- **TASK PROMPT**:
Copy every line of the entries below word for word, without changing anything.

- **INPUT RECORDS**:
**********

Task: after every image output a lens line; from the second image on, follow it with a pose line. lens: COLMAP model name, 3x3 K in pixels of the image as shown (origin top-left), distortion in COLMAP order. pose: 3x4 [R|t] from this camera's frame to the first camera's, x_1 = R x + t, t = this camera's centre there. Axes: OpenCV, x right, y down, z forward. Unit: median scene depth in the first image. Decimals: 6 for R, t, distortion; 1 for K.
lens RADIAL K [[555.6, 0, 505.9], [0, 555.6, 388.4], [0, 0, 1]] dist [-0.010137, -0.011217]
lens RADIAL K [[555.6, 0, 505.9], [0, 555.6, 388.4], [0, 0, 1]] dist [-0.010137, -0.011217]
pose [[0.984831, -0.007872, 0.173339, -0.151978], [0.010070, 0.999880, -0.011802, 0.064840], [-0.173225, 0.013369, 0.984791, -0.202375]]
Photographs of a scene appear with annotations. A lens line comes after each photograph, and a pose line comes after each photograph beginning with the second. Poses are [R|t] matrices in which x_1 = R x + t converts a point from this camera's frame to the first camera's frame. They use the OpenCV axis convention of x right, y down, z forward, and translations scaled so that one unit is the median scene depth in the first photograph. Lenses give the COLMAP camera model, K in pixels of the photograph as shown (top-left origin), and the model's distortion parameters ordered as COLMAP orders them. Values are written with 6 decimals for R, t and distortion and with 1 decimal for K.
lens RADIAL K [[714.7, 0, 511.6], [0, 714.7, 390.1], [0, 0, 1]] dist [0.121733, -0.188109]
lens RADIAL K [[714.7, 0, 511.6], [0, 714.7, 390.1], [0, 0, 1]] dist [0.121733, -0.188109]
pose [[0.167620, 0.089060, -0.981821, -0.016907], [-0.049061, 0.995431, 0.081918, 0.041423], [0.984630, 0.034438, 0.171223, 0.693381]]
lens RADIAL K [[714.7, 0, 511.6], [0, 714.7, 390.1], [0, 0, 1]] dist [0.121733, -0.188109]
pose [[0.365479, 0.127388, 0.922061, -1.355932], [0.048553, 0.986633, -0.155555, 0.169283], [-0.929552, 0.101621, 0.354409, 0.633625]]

**********

- **REPLY**:
Task: after every image output a lens line; from the second image on, follow it with a pose line. lens: COLMAP model name, 3x3 K in pixels of the image as shown (origin top-left), distortion in COLMAP order. pose: 3x4 [R|t] from this camera's frame to the first camera's, x_1 = R x + t, t = this camera's centre there. Axes: OpenCV, x right, y down, z forward. Unit: median scene depth in the first image. Decimals: 6 for R, t, distortion; 1 for K.
lens RADIAL K [[555.6, 0, 505.9], [0, 555.6, 388.4], [0, 0, 1]] dist [-0.010137, -0.011217]
lens RADIAL K [[555.6, 0, 505.9], [0, 555.6, 388.4], [0, 0, 1]] dist [-0.010137, -0.011217]
pose [[0.984831, -0.007872, 0.173339, -0.151978], [0.010070, 0.999880, -0.011802, 0.064840], [-0.173225, 0.013369, 0.984791, -0.202375]]
Photographs of a scene appear with annotations. A lens line comes after each photograph, and a pose line comes after each photograph beginning with the second. Poses are [R|t] matrices in which x_1 = R x + t converts a point from this camera's frame to the first camera's frame. They use the OpenCV axis convention of x right, y down, z forward, and translations scaled so that one unit is the median scene depth in the first photograph. Lenses give the COLMAP camera model, K in pixels of the photograph as shown (top-left origin), and the model's distortion parameters ordered as COLMAP orders them. Values are written with 6 decimals for R, t and distortion and with 1 decimal for K.
lens RADIAL K [[714.7, 0, 511.6], [0, 714.7, 390.1], [0, 0, 1]] dist [0.121733, -0.188109]
lens RADIAL K [[714.7, 0, 511.6], [0, 714.7, 390.1], [0, 0, 1]] dist [0.121733, -0.188109]
pose [[0.167620, 0.089060, -0.981821, -0.016907], [-0.049061, 0.995431, 0.081918, 0.041423], [0.984630, 0.034438, 0.171223, 0.693381]]
lens RADIAL K [[714.7, 0, 511.6], [0, 714.7, 390.1], [0, 0, 1]] dist [0.121733, -0.188109]
pose [[0.365479, 0.127388, 0.922061, -1.355932], [0.048553, 0.986633, -0.155555, 0.169283], [-0.929552, 0.101621, 0.354409, 0.633625]]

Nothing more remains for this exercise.